Jeff Meyer looked up at the doctor and his eyes were hard. "I haven't changed my mind," he said. "What has to be done to join?"

Dr. Schiml sighed, and turned resignedly to the file panel. "There are tests that are necessary and rules to be obeyed. You'll be confined and regimented. And once you're assigned to a job and sign a release, you're in." He leaned forward and punched the visiphone button. Tapping his fingers idly on the desk, he waited until an image blinked and cleared on the screen. "Blackie," he said tiredly. "Better send the Nasty Frenchman up here. We've got a new recruit."

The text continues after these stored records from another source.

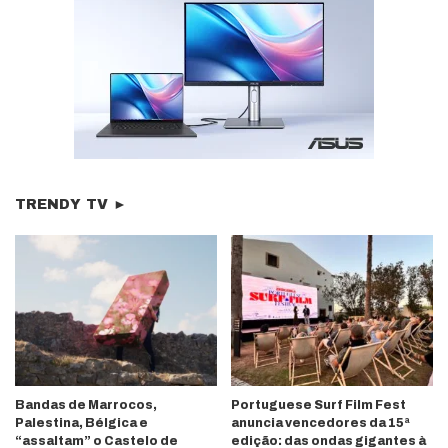
TRENDY TV ►
Bandas de Marrocos,
Portuguese Surf Film Fest
Palestina, Bélgica e
anuncia vencedores da 15ª
“assaltam” o Castelo de
edição: das ondas gigantes à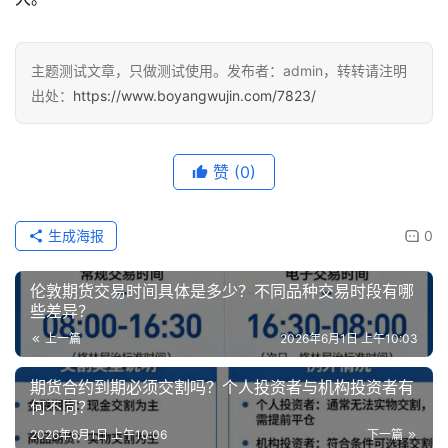
主题测试文章，只做测试使用。发布者：admin，转转请注明
出处：
https://www.boyangwujin.com/7823/
赞
(0)
生成海报
0
伦敦期货交易时间具体是多少？不同品种交易时段有哪
些差异？
上一篇
2026年6月1日 上午10:03
期货合约到期必须交割吗？个人投资者与机构投资者有
何不同？
2026年6月1日 上午10:06
下一篇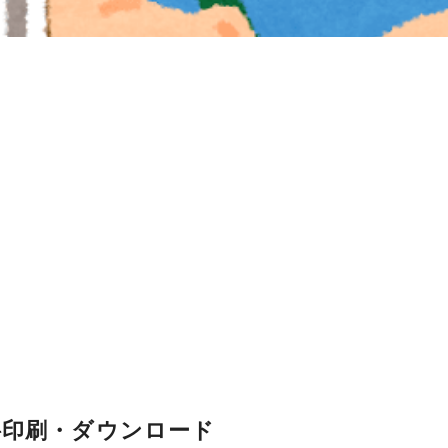
料印刷・ダウンロード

The visiphone snapped off and Jeff sat frozen to his seat, his pulse throbbing in his neck, every nerve in his body screaming in excitement. The face on the screen had been clearly visible for a moment: a pale face with large gray eyes—a woman's face, surrounded by flowing black hair. It was a face that was impressed indelibly on his memory. It belonged to the girl who had danced the night before in the red light.